Dieters often fail to keep off their hard-lost weight because their bodies become more efficient, burning up calories sparingly, a study shows.
The work confirms the long-held suspicion that the body's own metabolism conspires against a successful diet.It suggests that people inexorably gain back lost weight because their bodies need fewer calories, so they get stored as fat. They add pounds even though they seem to be eating and exercising sensibly.
"We think the body is resisting the new lower body weight," said Dr. Rudolph L. Liebel of Rockefeller University, who directed the study.
His work, being published in Thursday's issue of the New England Journal of Medicine, was based on painstaking analysis of the food consumption, energy expenditure and weight of volunteers, 18 of them obese and 23 people who had never been overweight.
They found that the body reacts identically to weight change - whether they gain weight or lose it - in both fat people and thin.
However, when the overweight people lose pounds, their bodies need considerably less energy to meet their needs than do those who have always been at the lower size.

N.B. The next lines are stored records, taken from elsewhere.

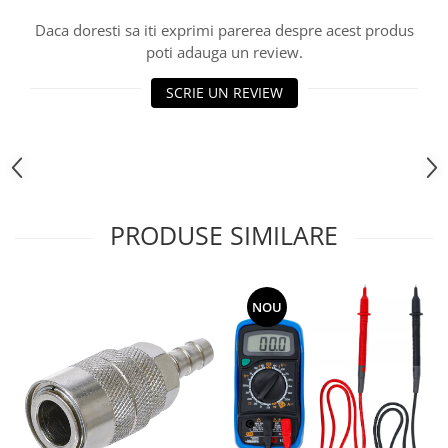
Daca doresti sa iti exprimi parerea despre acest produs
poti adauga un review.
SCRIE UN REVIEW
PRODUSE SIMILARE
NOU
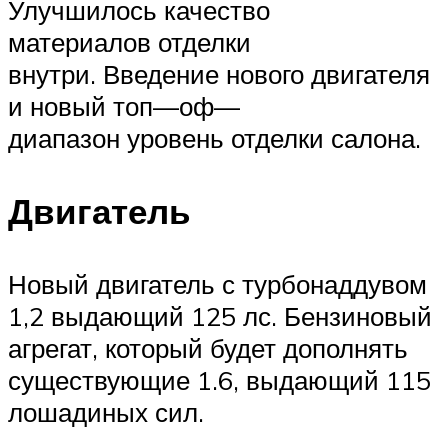
Улучшилось качество
материалов отделки
внутри. Введение нового двигателя
и новый топ—оф—
диапазон уровень отделки салона.
Двигатель
Новый двигатель с турбонаддувом
1,2 выдающий 125 лс. Бензиновый
агрегат, который будет дополнять
существующие 1.6, выдающий 115
лошадиных сил.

They even need less energy to exercise.
When they lost 10 percent of their body weight, the volunteers' bodies compensated by burning up 15 percent fewer calories than would be expected. When they increased their weight by 10 percent, they used up 15 percent more calories than would be expected.
In an accompanying editorial, Dr. William Ira Bennet of Cambridge Hospital said the study shows that "the body has a complex, highly sophisticated system for regulating its fat stores."
Liebel said his work suggests that the body has a built-in weight target that it tries to hold.